それが今では急速に営業利益を拡大し、単月黒字化して株価急騰。
ラブライブ!自体が来年2014年4月に新作が発表されていて展開が続いていくことを考えると、まだまだこの勢いは衰えそうにありません。

あくまで単純計算ですが、赤字8.8億円÷6ヶ月を考えると、ひと月あたり約1.5億円の赤字があったことになります。
にも関わらず、4月リリースのラブライブ!ソシャゲがぐんぐん売上を伸ばし、翌月5月には単月黒字化を達成。
なんてサクセスストーリーなんでしょう。

Klabのリリースには色々と達成理由が書かれておりますが、9割方、ラブライブ!のおかげな気がします。
6月からはAndroidにも対応したことを考えると、これからさらに売上は伸びていくでしょう…!

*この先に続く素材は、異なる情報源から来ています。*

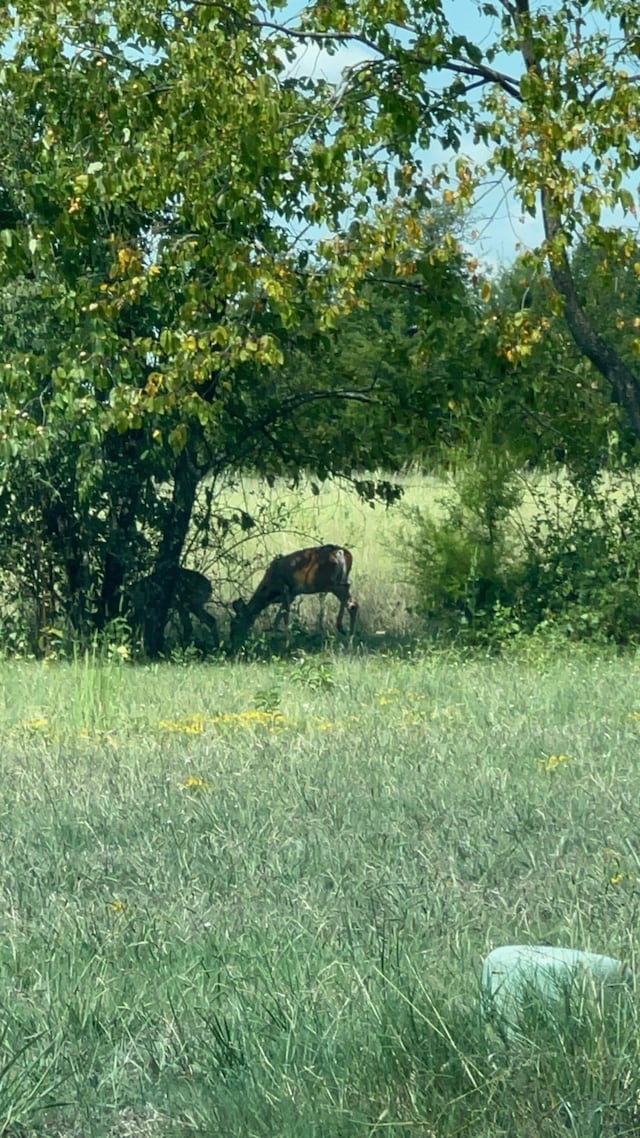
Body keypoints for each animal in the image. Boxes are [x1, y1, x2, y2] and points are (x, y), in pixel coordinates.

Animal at [230, 543, 359, 650]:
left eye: (234, 623)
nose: (233, 641)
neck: (268, 591)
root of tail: (341, 552)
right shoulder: (291, 595)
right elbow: (278, 618)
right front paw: (273, 639)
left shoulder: (285, 590)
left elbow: (285, 618)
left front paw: (287, 644)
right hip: (333, 582)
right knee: (353, 603)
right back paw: (350, 638)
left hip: (328, 582)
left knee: (348, 593)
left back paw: (341, 627)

ニュースリリースの「単月黒字化」からまたしても売上規模を考えてみる

ゲーム開発会社はKlabですが、 これはあくまでブシロードとの共同開発という形になっています。
KLab、ブシロードと業務提携「ラブライブ!」をゲーム化し、「ブシモ」に提供 | ニュースリリース | KLab株式会社  

つまり、なんらかの費用(開発費(制作費)など)を分け合う代わりに、利益も分け合っているはずです。
業務提携・共同開発といっても利益の分け方は色々想像できます。
契約内容まではわからないのでまったくの仮定ですが、今回は単純に利益折半と考えておきます。

また、ブシロードが製作委員会にも入ってアニメ自体に出資しているので、委員会への戻し料率は低めの10%と設定します。
アプリ開発費+絵や声優の権利処理費用はざっくり3000~4000万円規模でしょうか。
(ただ、開発費や権利処理費用については、初月の4月で計上しているかと思いますので、割愛します)

となると、前記事でAppStoreの順位からざっくりと予想したように、5月の全体売上が10億円だった場合、、、
Appleプラットフォーム手数料30%:3億円
ラブライブ!制作委員会への戻し(印税)10%:1億円
が確実に発生します。

月1.5億円の赤字があったとすると、単月黒字化を達成するためには、利益で1.5億円(!)以上稼ぎだす必要があります。 
が、残りの6億でサーバー運営費や広告費を支払って、折半したとしても、十分に1.5億円以上残る規模かと思います。

黒字化する利益から逆算してみても、全体売上は少なくとも6億円ほどあったかと思います。
もし本当に10億円いっていたとしたら、次の決算発表が楽しみですね。
株価がさらに跳ねそうです。


ハイリスクハイリターンのアニメ&ソーシャルゲームビジネス

それにしても、他のソーシャルゲームが生み出す赤字をこれ一本で一気に回収してしまうわけです。
こう考えると、ソーシャルゲームのハイリスクハイリターン具合は、アニメビジネスとよく似ていますね。
やはりアニメ×ソーシャルゲームは相性が良いと思います。

最近は権利者が存在しないオリジナルゲームが主流ですが、既存のコンテンツとのコラボを重要視する時代が来る感じがひしひしとします。
コンテンツホルダー側の業界関係者の間でも、そのような動きを受け始めていることを聞いたりします。

AmazonのDVD・BDランキングの上位に食い込んでいる「ラブライブ!」、快進撃はまだまだ続きそうです。
今後、二番煎じというか、二匹目のどじょうを狙った作品が冬くらいに出てくるかと思います。

まぁそもそも「ラブライブ!」自体がバンダイの「アイドルマスター」を強く意識した作り&ビジネス展開になってますが、色んな意味でアイマスを打ち負かす日が近づいているかもしれません!